Why early detection and intervention is so important
Dr. Aiken says early detection of hearing loss can create better educational outcomes and ensure that there is a proper technical intervention early on if needed, like hearing aids.
“If there is an issue, this early intervention is critical in avoiding language delays and providing support, whether through speech or sign language,” he says. “The earlier a hearing problem is detected the better.”
May is Speech and Hearing Month in Canada, a time to highlight the importance of early detection and intervention for hearing and communication disorders. Nova Scotia is one of the provinces providing comprehensive early hearing detection and intervention services to infants. Over 96 per cent of Nova Scotia babies are screened in this way, earning our province a passing grade on a national report card assessing infant hearing services.
Checking the report card
Dr. Aiken was instrumental in creating the Canadian Infant Hearing Task Force (CIHTF), which he chaired until last year. The CIHTF advocates for early hearing detection and intervention programs (EHDI) in all Canadian provinces and territories. Its last full report card was issued in 2014, with a progress report issued in 2016.

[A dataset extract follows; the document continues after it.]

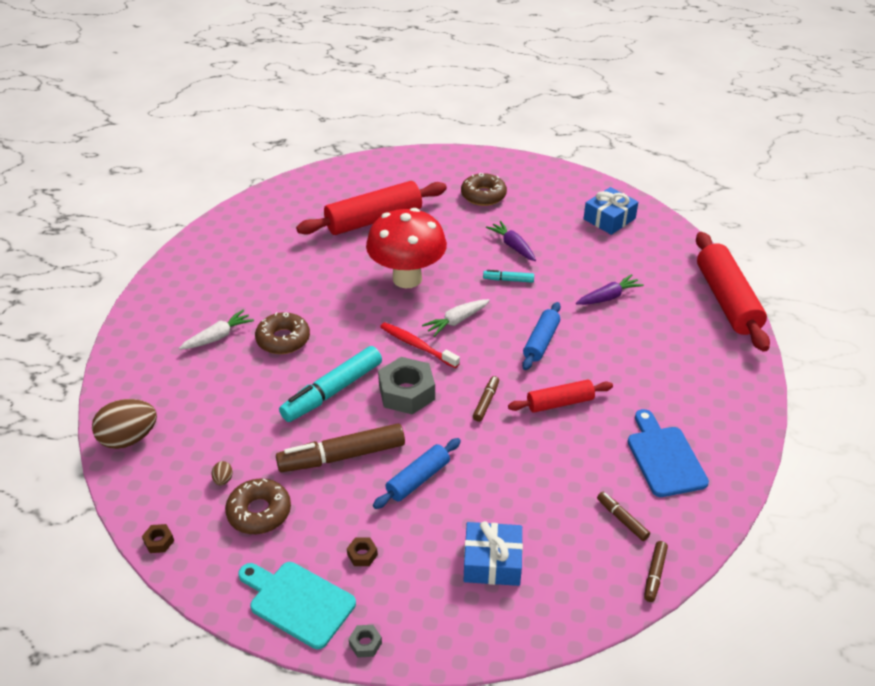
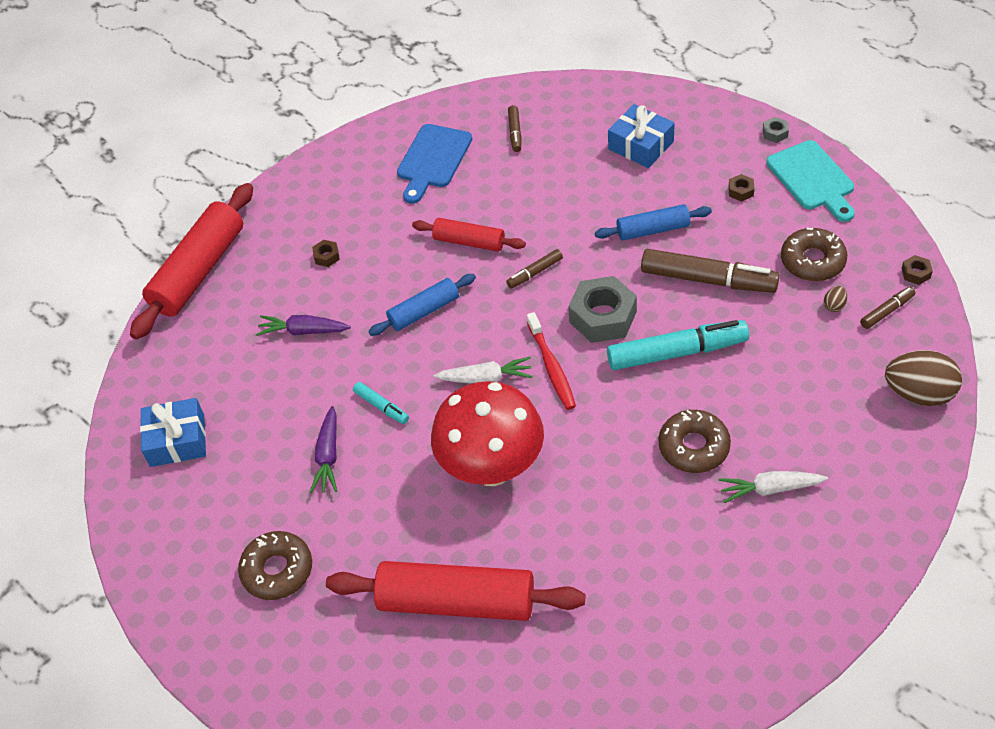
camera: 140 degrees left, 10 degrees up
brown marker [644,541,668,602] -> brown marker moved to [860,287,915,329]
none -> brown nut [312,240,340,267]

Nova Scotia earned a grade of “sufficient” on this national assessment, as one of the provinces delivering comprehensive early hearing screening and intervention services for infants. Canada did not fare as well, receiving an ‘insufficient’ grade on the 2019 Report Card on Canadian Early Hearing Detection and Intervention Programs. A key factor in Canada’s poor result was inconsistency in delivering a universal standard of hearing screening and intervention services for infants across the country.
“Your postal code shouldn’t determine access to services for newborn and infant hearing loss,” says Dr. Aiken.
The 2019 report card detailed “an alarming disparity” in the hearing health services available to infants and children in Canada, and revealed little has changed since the CIHTF’s last full report in 2014.